Hurricane Irene

  • Hurricane Irene seen from NASA's Terra satellite on Wednesday 24 August, with its eye over Crooked Island in the southern Bahamas. Image: NASA Goddard MODIS Rapid Response

    A wider view from the Goes-13 satellite shows Irene on the left and newly-formed Tropical depression Ten away to the east. A weaker depression lies in between with low development potential.

    Forecast path of Hurricane Irene

  • Hurricane Irene
    25.08.2011 16:30


    Hurricane Irene is literally and metaphorically coming onto the radar.

    It was battering the Bahamas on Thursday while it moved north-northwest as a Category 3 storm, with winds of 125mph.  The islands were also pounded by storm surges and the intensity of torrential rain that leads to floods and landslides. 

    The eastern seaboard of the USA is next in line. Florida should be spared the worst according to the consensus of forecast tracks but as it moves east of the peninsula it may pick up more strength and peak at Category 4, with wind speeds averaging over 130mph.

    At that strength it will approach eastern North Carolina, barely moderating before its expected landfall later on Saturday. This will be the first hurricane to make landfall in the USA since Ike hit Texas in 2008.
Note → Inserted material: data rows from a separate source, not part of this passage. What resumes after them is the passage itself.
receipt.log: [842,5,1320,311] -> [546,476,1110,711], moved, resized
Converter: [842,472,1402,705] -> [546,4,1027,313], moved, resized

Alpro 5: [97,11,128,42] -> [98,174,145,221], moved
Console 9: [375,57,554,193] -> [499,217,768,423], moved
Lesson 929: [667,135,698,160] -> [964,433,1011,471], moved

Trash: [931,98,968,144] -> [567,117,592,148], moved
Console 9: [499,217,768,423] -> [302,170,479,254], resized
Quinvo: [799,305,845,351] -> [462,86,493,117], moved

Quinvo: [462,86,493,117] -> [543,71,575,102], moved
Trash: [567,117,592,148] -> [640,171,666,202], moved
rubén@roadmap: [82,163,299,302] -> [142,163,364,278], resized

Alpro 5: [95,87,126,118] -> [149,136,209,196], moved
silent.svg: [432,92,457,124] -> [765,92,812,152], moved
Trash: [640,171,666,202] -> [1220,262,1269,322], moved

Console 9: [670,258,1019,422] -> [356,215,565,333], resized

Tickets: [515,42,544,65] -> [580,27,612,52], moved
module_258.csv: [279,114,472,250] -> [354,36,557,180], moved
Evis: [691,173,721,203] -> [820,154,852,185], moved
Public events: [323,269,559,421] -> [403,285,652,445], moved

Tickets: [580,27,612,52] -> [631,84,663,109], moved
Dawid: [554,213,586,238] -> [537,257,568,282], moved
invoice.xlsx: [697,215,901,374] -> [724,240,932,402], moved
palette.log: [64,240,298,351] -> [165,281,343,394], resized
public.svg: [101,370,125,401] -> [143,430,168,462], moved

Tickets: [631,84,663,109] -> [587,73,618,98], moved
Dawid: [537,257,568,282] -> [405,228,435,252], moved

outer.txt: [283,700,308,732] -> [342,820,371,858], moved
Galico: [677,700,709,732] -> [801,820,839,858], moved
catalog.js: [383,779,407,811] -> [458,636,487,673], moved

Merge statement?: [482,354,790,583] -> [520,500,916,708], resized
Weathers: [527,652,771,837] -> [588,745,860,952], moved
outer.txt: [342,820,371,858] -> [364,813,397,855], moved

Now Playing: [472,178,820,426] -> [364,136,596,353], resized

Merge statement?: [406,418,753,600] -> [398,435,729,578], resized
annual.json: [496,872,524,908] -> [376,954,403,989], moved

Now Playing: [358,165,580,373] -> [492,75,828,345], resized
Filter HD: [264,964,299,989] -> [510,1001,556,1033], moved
    This is a very serious storm indeed, and aside from the fierce winds and flooding rain there could be a storm surge of three or four metres, threatening to inundate some coastal areas, such as those around CapeHatteras and the Outer Banks, where there are hundreds of holiday homes.

    Although slowly weakening as it continues north or north-northeastwards, Irene may bring greater threat to life as it passes close to eastern Virginia and moves towards the more populous mid-Atlantic states and New England. These are regions in which people are far less experienced in dealing with hurricanes than many Americans living, for example, around the Gulf of Mexico.

    Dr Jeff Masters of Weather Underground suggests that Irene may strike or come near the coast between Maryland and New Jersey as a Category 2 hurricane during August’s highest tides, bringing a possible surge of up to 4 metres or so here as well. It is expected to remain at hurricane strength even as it moves as far north as New England.

    A clue as to how rare hurricanes are in the mid-Atlantic states and the Northeast comes from looking at the records from New York City, where only five have passed within 75 miles since reliable monitoring began in 1851.

    A few hurricanes have crossed the Northeast, the most destructive of which was the Great New England Hurricane of 1938, in the days before alphabetical names, which caused hundreds of fatalities. It struck at Category 3 strength, with a storm surge close to five metres.

    The Atlantic hurricane season is approaching its peak, and another tropical depression has formed in the spawning ground of hurricanes near the Cape VerdeIslands off northwest Africa.

    It has shown signs of strengthening as it marches west-northwest across the Atlantic but the most recent view is that becomes disrupted before following in Irene’s footsteps.